What this picture describes is an AA Alkaline cell that is being drained at 100mA constant current. In other words, you can imagine an Alkaline cell to run a device that consumes 100mA current constantly. If the device you have is designed in a way that cuts off at 1.3V (for sake of explaining) in other words it will not work if the cell voltage drops below 1.3V you are only using the Green Portion of the energy that was in the cell. If, however your device can use up to 1.1V it can use additional blue portion of the graph and as you can see the area has increased a lot. So, further you go down on the voltage more power you can extract from the cell. Although you can not really go below 0.8V because at that voltage or below this type of cells usually cannot provide enough current or majority of devices won’t run below this cell voltage.
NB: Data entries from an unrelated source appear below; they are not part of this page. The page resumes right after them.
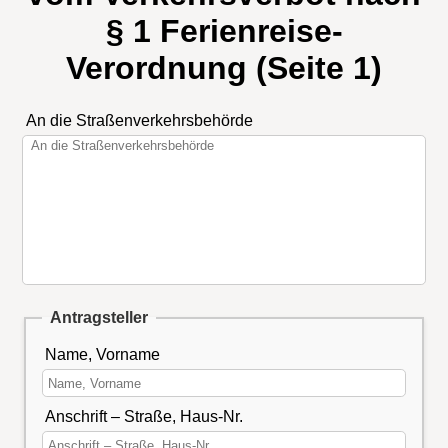
§ 1 Ferienreise-
Verordnung (Seite 1)
An die Straßenverkehrsbehörde
Antragsteller
Name, Vorname
Anschrift – Straße, Haus-Nr.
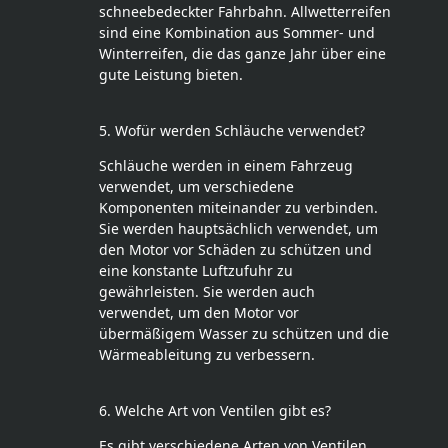
schneebedeckter Fahrbahn. Allwetterreifen
sind eine Kombination aus Sommer- und
Winterreifen, die das ganze Jahr über eine
gute Leistung bieten.
5. Wofür werden Schläuche verwendet?
Schläuche werden in einem Fahrzeug
verwendet, um verschiedene
Komponenten miteinander zu verbinden.
Sie werden hauptsächlich verwendet, um
den Motor vor Schäden zu schützen und
eine konstante Luftzufuhr zu
gewährleisten. Sie werden auch
verwendet, um den Motor vor
übermäßigem Wasser zu schützen und die
Wärmeableitung zu verbessern.
6. Welche Art von Ventilen gibt es?
Es gibt verschiedene Arten von Ventilen,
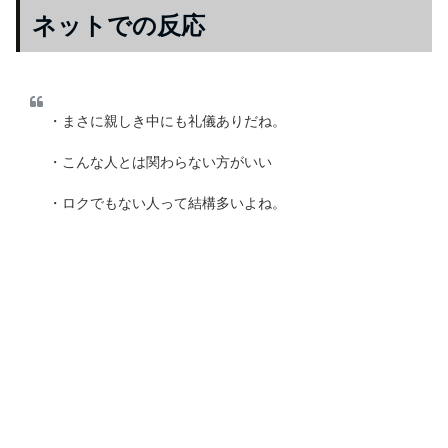
ネットでの反応
・まさに親しき中にも礼儀ありだね。
・こんな人とは関わらない方がいい
・ロクでもない人って結構多いよね。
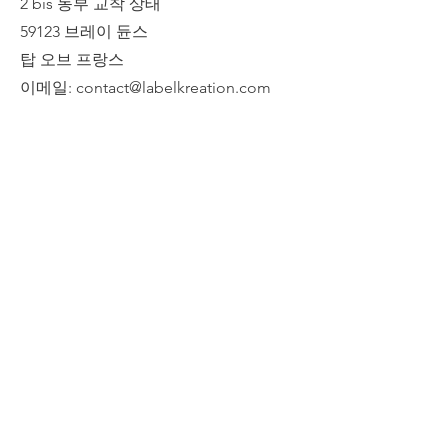
2 bis 동부 교착 상태
59123 브레이 듄스
탑 오브 프랑스
이메일:
contact@labelkreation.com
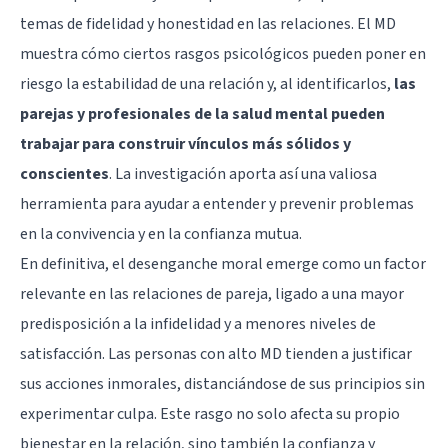
temas de fidelidad y honestidad en las relaciones. El MD
muestra cómo ciertos rasgos psicológicos pueden poner en
riesgo la estabilidad de una relación y, al identificarlos,
las
parejas y profesionales de la salud mental pueden
trabajar para construir vínculos más sólidos y
conscientes
. La investigación aporta así una valiosa
herramienta para ayudar a entender y prevenir problemas
en la convivencia y en la confianza mutua.
En definitiva, el desenganche moral emerge como un factor
relevante en las relaciones de pareja, ligado a una mayor
predisposición a la infidelidad y a menores niveles de
satisfacción. Las personas con alto MD tienden a justificar
sus acciones inmorales, distanciándose de sus principios sin
experimentar culpa. Este rasgo no solo afecta su propio
bienestar en la relación, sino también la confianza y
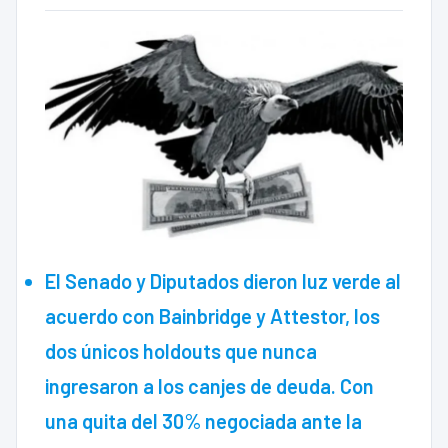
El Senado y Diputados dieron luz verde al
acuerdo con Bainbridge y Attestor, los
dos únicos holdouts que nunca
ingresaron a los canjes de deuda. Con
una quita del 30% negociada ante la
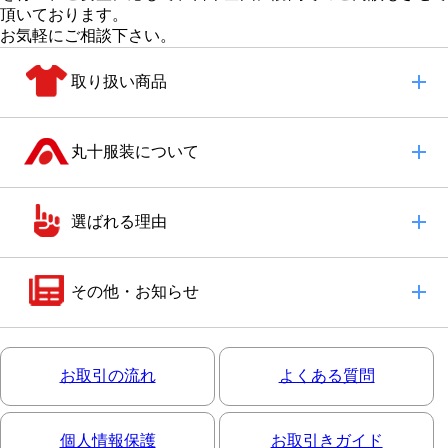
頂いております。
お気軽にご相談下さい。
取り扱い商品
丸十服装について
選ばれる理由
その他・お知らせ
お取引の流れ
よくある質問
個人情報保護
お取引きガイド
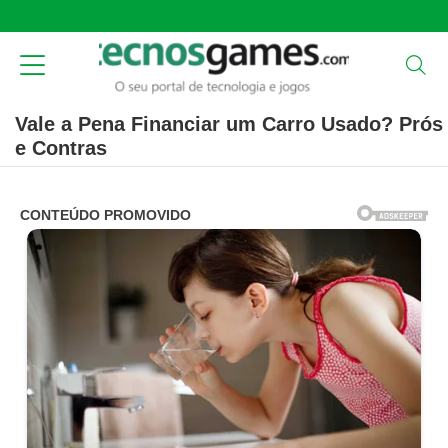
Vale a Pena Financiar um Carro Usado? Prós
e Contras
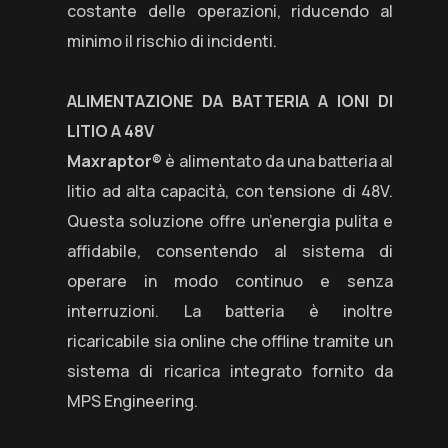
costante delle operazioni, riducendo al
minimo il rischio di incidenti.
ALIMENTAZIONE DA BATTERIA A IONI DI
LITIO A 48V
Maxraptor®
è alimentato da una batteria al
litio ad alta capacità, con tensione di 48V.
Questa soluzione offre un’energia pulita e
affidabile, consentendo al sistema di
operare in modo continuo e senza
interruzioni. La batteria è inoltre
ricaricabile sia online che offline tramite un
sistema di ricarica integrato fornito da
MPS Engineering.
Back to my original example, if you get some used cells out of your battery-operated coffee mixer and measure the voltage you would probably see something like 1.2V-1.3V which means they still hold a lot of energy in them. Energy in the blue portion of the graph is still unextracted. So, throwing away such cells is wasteful and not good for both environment and your wallet. You can easily use these cells on wall clocks, if you have good quality ones that can use Alkaline/Zinc Carbon cells down to 0.8V-1V. This way you can extract a lot more energy out of them.
A cell gotten out of such a mixer can power a wall clock for months or even year in case of Alkaline. Bottom line do make sure you have got the maximum capacity extracted from disposable cells before throwing them out. To ensure this use devices that can go down to such voltages, usually Calculators, Infrared Remote Controllers and Wall clocks can go down to that level. Do keep in mind all of them are not made equally so not all of them will be that good.
Disposable AA/AAA cells start their life at 1.6V and more you can go down more energy you can get out of them.